Content-Aware Segmentation
![]()
Albireo data optimization technology delivers deduplication at the sub-file level. Facilities are provided for both fixed-block and variable-block data deduplication. Variable-block deduplication begins when data is intelligently segmented into chunks of variable length (based on an analysis of its content). This additional step can provide substantial savings over and above more traditional fixed-block deduplication schemes. Fixed-block deduplication cannot reclaim space when duplicate chunks of data are not aligned on block boundaries. For example, if container objects (such as ZIP archives) that share some files in common are broken into fixed-size blocks, the chunks will deduplicate only if embedded files are stored with identical alignment within each container, which is unlikely. To handle deduplication of chunks with arbitrary alignment, Albireo supports content aware deduplication APIs. These APIs perform intelligent variable segmentation based on the type of stream or file being processed.
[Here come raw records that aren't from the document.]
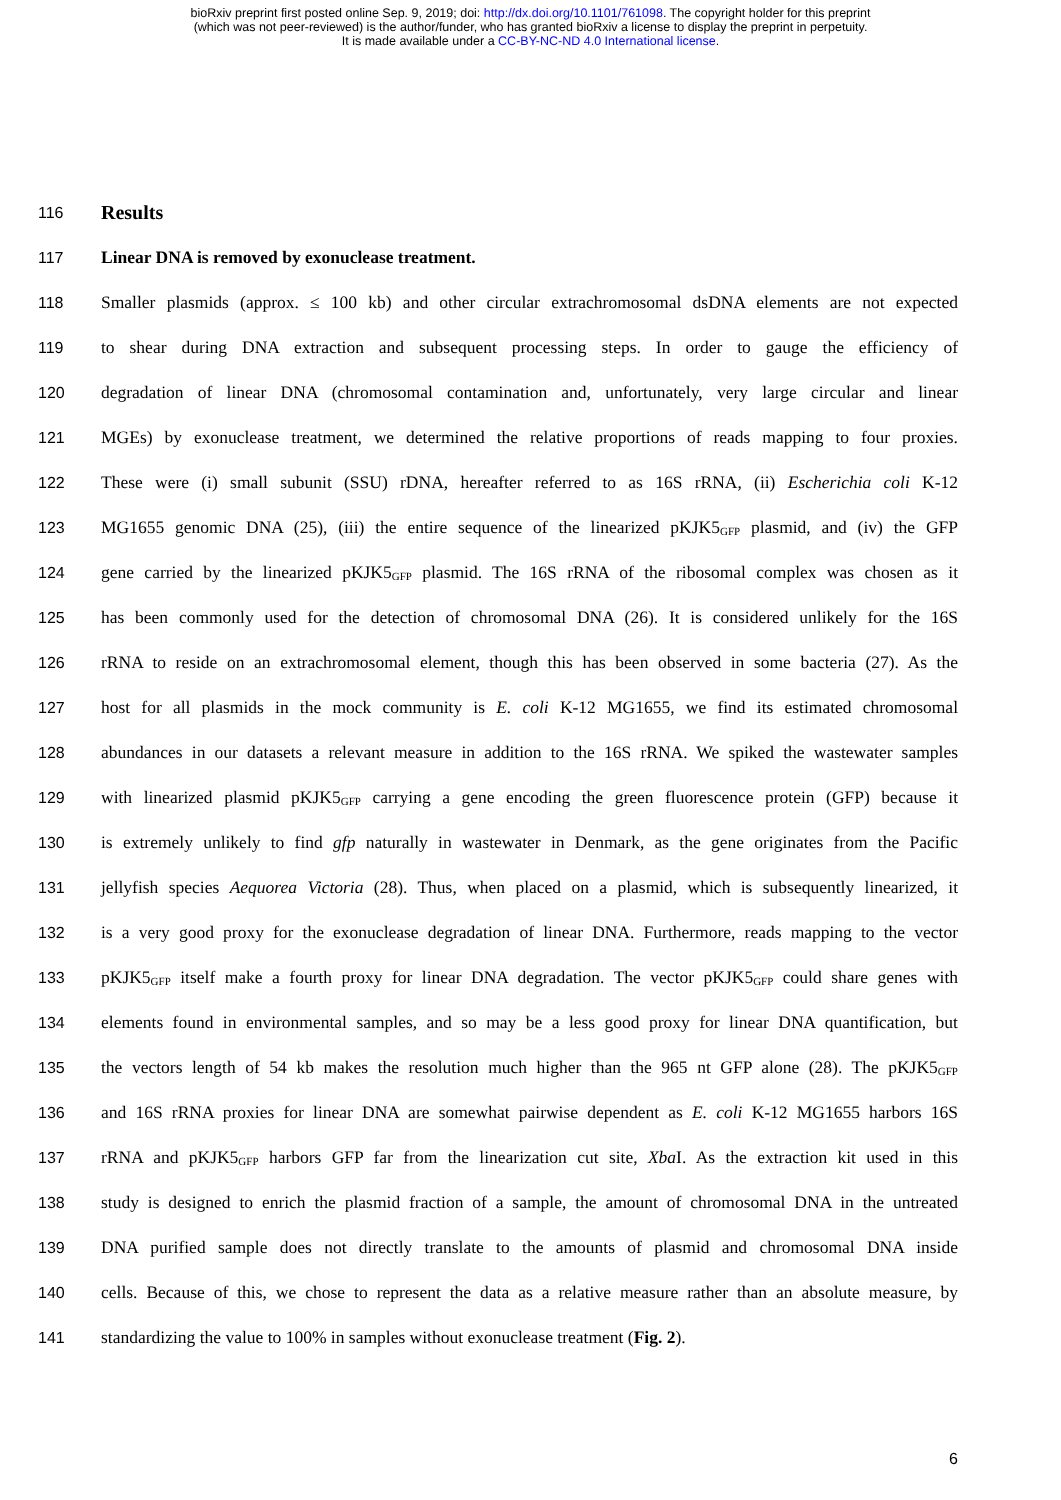bioRxiv preprint first posted online Sep. 9, 2019; doi: http://dx.doi.org/10.1101/761098. The copyright holder for this preprint
(which was not peer-reviewed) is the author/funder, who has granted bioRxiv a license to display the preprint in perpetuity.
It is made available under a CC-BY-NC-ND 4.0 International license.
116 Results
117 Linear DNA is removed by exonuclease treatment.
118 Smaller plasmids (approx. ≤ 100 kb) and other circular extrachromosomal dsDNA elements are not expected
119 to shear during DNA extraction and subsequent processing steps. In order to gauge the efficiency of
120 degradation of linear DNA (chromosomal contamination and, unfortunately, very large circular and linear
121 MGEs) by exonuclease treatment, we determined the relative proportions of reads mapping to four proxies.
122 These were (i) small subunit (SSU) rDNA, hereafter referred to as 16S rRNA, (ii) Escherichia coli K-12
123 MG1655 genomic DNA (25), (iii) the entire sequence of the linearized pKJK5<sub>GFP</sub> plasmid, and (iv) the GFP
124 gene carried by the linearized pKJK5<sub>GFP</sub> plasmid. The 16S rRNA of the ribosomal complex was chosen as it
125 has been commonly used for the detection of chromosomal DNA (26). It is considered unlikely for the 16S
126 rRNA to reside on an extrachromosomal element, though this has been observed in some bacteria (27). As the
127 host for all plasmids in the mock community is E. coli K-12 MG1655, we find its estimated chromosomal
128 abundances in our datasets a relevant measure in addition to the 16S rRNA. We spiked the wastewater samples
129 with linearized plasmid pKJK5<sub>GFP</sub> carrying a gene encoding the green fluorescence protein (GFP) because it
130 is extremely unlikely to find gfp naturally in wastewater in Denmark, as the gene originates from the Pacific
131 jellyfish species Aequorea Victoria (28). Thus, when placed on a plasmid, which is subsequently linearized, it
132 is a very good proxy for the exonuclease degradation of linear DNA. Furthermore, reads mapping to the vector
133 pKJK5<sub>GFP</sub> itself make a fourth proxy for linear DNA degradation. The vector pKJK5<sub>GFP</sub> could share genes with
134 elements found in environmental samples, and so may be a less good proxy for linear DNA quantification, but
135 the vectors length of 54 kb makes the resolution much higher than the 965 nt GFP alone (28). The pKJK5<sub>GFP</sub>
136 and 16S rRNA proxies for linear DNA are somewhat pairwise dependent as E. coli K-12 MG1655 harbors 16S
137 rRNA and pKJK5<sub>GFP</sub> harbors GFP far from the linearization cut site, Xba I. As the extraction kit used in this
138 study is designed to enrich the plasmid fraction of a sample, the amount of chromosomal DNA in the untreated
139 DNA purified sample does not directly translate to the amounts of plasmid and chromosomal DNA inside
140 cells. Because of this, we chose to represent the data as a relative measure rather than an absolute measure, by
141 standardizing the value to 100% in samples without exonuclease treatment (Fig. 2).
6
Albireo’s content-aware segmentation breaks large container objects into variable-sized chunks as new data is pushed to Albireo. Content-aware scanners analyze the data stream to identify chunk boundaries to provide optimal deduplication. This is a benefit where duplicate data occurs in container objects having different block alignments (as when the same files appear within two Zip archives). Content-aware segmentation ensures that the embedded files are located and deduplicated even if the files appear at different offsets within two container objects.
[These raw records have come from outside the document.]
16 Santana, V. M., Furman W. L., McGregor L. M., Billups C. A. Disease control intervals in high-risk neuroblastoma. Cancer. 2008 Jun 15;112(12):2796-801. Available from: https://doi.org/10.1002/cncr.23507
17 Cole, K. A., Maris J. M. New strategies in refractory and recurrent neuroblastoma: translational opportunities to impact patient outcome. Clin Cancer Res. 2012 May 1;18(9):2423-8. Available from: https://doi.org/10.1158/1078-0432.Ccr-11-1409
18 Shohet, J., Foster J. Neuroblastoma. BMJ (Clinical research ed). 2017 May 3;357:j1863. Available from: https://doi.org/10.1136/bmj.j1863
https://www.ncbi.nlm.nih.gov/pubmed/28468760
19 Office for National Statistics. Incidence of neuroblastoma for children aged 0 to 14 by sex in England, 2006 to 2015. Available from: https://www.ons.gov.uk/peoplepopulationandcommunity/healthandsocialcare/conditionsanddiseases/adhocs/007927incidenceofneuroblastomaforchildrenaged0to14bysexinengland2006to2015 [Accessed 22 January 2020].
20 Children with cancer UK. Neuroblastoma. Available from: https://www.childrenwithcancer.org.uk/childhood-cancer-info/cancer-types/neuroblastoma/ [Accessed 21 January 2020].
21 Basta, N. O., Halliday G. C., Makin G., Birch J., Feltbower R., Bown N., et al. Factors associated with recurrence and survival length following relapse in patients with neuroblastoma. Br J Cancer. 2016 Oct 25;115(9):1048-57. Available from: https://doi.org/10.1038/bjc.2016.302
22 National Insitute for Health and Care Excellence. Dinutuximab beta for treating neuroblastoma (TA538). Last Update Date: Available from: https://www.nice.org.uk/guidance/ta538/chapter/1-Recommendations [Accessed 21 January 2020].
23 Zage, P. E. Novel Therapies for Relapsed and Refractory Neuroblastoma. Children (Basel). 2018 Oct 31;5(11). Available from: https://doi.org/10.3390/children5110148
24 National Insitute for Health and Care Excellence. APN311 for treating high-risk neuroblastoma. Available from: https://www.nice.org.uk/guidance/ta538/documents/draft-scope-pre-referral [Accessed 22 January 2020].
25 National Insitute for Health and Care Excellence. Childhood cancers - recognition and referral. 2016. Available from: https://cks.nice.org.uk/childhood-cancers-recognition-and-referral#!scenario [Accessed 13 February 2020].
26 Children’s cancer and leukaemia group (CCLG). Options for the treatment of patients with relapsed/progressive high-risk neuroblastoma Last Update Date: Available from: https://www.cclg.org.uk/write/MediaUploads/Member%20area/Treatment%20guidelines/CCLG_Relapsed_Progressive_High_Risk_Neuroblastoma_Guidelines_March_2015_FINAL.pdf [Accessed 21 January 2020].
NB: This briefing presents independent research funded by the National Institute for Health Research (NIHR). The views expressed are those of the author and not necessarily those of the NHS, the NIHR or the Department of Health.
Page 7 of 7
Albireo provides a “plug-in architecture” for content-aware, variable-length segmentation along with several scanner modules for popular formats. Albireo uses content “scanners” to identify and optimize deduplication of objects within specific compound data formats (e.g. Microsoft Office documents, ZIP, PDF, tar). Data is analyzed by the scanners in real-time delivering rapid identification and deliver the data in optimal formats to enable efficient data optimization. The scanners loaded in Albireo, mentioned above, provide a set of scanners most often found in business data stores. An API is available for OEMs to create and implement their own application-specific scanners for further customization and savings.